Métahistoire et postmodernité
Nous parlons ici des grandes mutations culturelles actuelles, lesquelles annulent ou falsifient le passé, l’histoire politique et anthropologique de l’homme pour le précipiter dans l’éternité d’un présent consumériste sans la moindre épaisseur ontologique. Or si les guerres ouvertes en sont l’expression géopolitique visible (mais rarement perçues ou interprétées comme telles), elles couvrent par ailleurs une guerre d’une toute autre ampleur parfaitement intelligible pour qui accepte de faire l’effort d’y réfléchir. Cette dernière entend en effet reformater le genre humain selon une idéologie (autrement pernicieuse et virulente que le marxisme) et peut s’interpréter – là où le communisme a échoué à le faire - comme la tentative d’édifier une nouvelle religion… athéiste, matérialiste, antinomique contre naturelle et monadologique, c’est-à-dire hyper individualiste au sein d’un corps social atomisé à l’extrême… chaque être humain devenant un universel en soi et rien de plus, toute distinction et toute différenciation étant abolies d’un individu à l’autre.
Ne jamais oublier que le père spirituel de l’Europe en Marche, Coudenhove- [3], fut le théoricien précurseur du grand brassage des peuples devant en principe aboutir – sauf à ce que nous y mettions le holà ! – aux sentines génétiques promises pour très bientôt. Et en vérité les choses avancent vite depuis le discours de Palaiseau le 17 décembre 2008 [4] par lequel le président Sarkozy nous prévenait que le “métissage” était érigé au rang d’obligation d’État, au besoin en recourant si nécessaire à la force de la Loi ! Au total, une religion et une world culture profondément régressives faisant appel à toutes les ressources de la pensée prélogique et des structures archaïques de l’imaginaire collectif… Tous égaux et misérables sous le soleil de Satan ! Cette guerre de l’esprit se livre contre l’Homme et la nature humaine qu’il s’agit de déconstruire – et selon nos critères, d’avilir – en application du Troisième principe de la thermodynamique [5]. L’Humanité, morne plaine, étant conviée in fine à tendre vers un encéphalogramme plat… Exception faite bien entendu de la caste sacerdotale appelée à régner sans partage ! Le règne de la marchandise désacralisant tout - à commencer par l’homme essentiellement en son principe masculin sauf une soi-disant Terre Mère érigée en idole - égalise et ne différencie plus le vivant qu’au regard d’une valeur marchande, essentiellement quantifiable et contractualisable, unique hiérarchisation acceptable dans un monde substantiellement normé et uniformisé (standardisé).
La guerre est globale, ni dehors, ni dedans
Nous avions naguère évoqué les guerres du dehors, guerres de conquête hégémonique que lancent régulièrement l’Amérique et ses tributaires (au premier rang desquels la France depuis 1991 [6]. En attendant, revenons un instant aux guerres de surface et à l’architectonie des tensions et des affrontements potentiels, en gestation ou en évolution (in process) !

**Données fournies:**
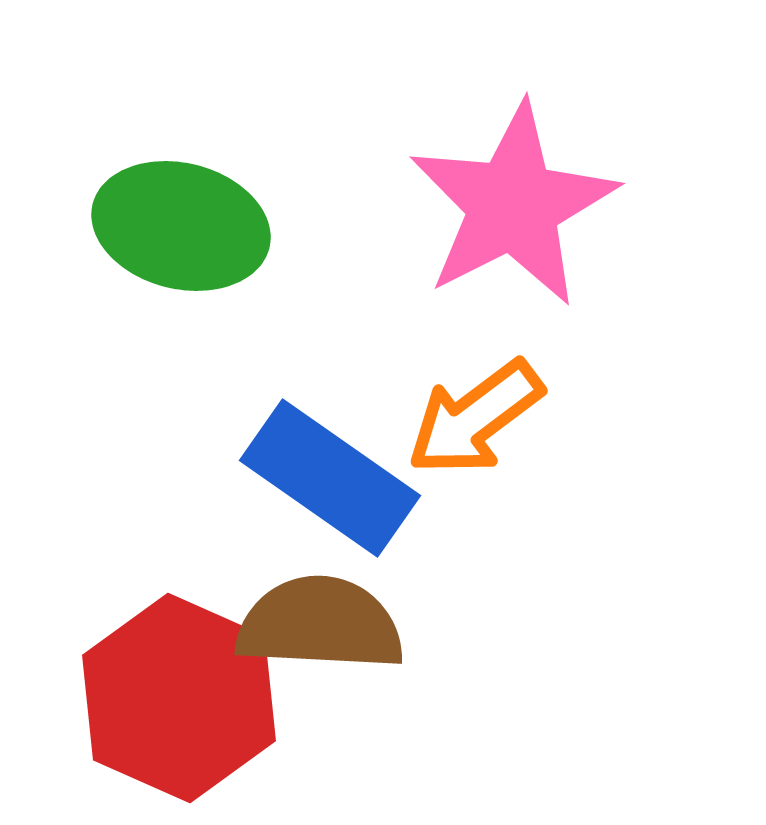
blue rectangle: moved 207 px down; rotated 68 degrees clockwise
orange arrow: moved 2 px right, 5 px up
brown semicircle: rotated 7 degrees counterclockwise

**Consigne:** Recopiez, dans l'extrait, le passage qui va de « La guerre est » jusqu'à « (in process) ! ». Les lignes n'ont aucun rôle ici.

**Réponse attendue:**
La guerre est globale, ni dehors, ni dedans
Nous avions naguère évoqué les guerres du dehors, guerres de conquête hégémonique que lancent régulièrement l’Amérique et ses tributaires (au premier rang desquels la France depuis 1991 [6]. En attendant, revenons un instant aux guerres de surface et à l’architectonie des tensions et des affrontements potentiels, en gestation ou en évolution (in process) !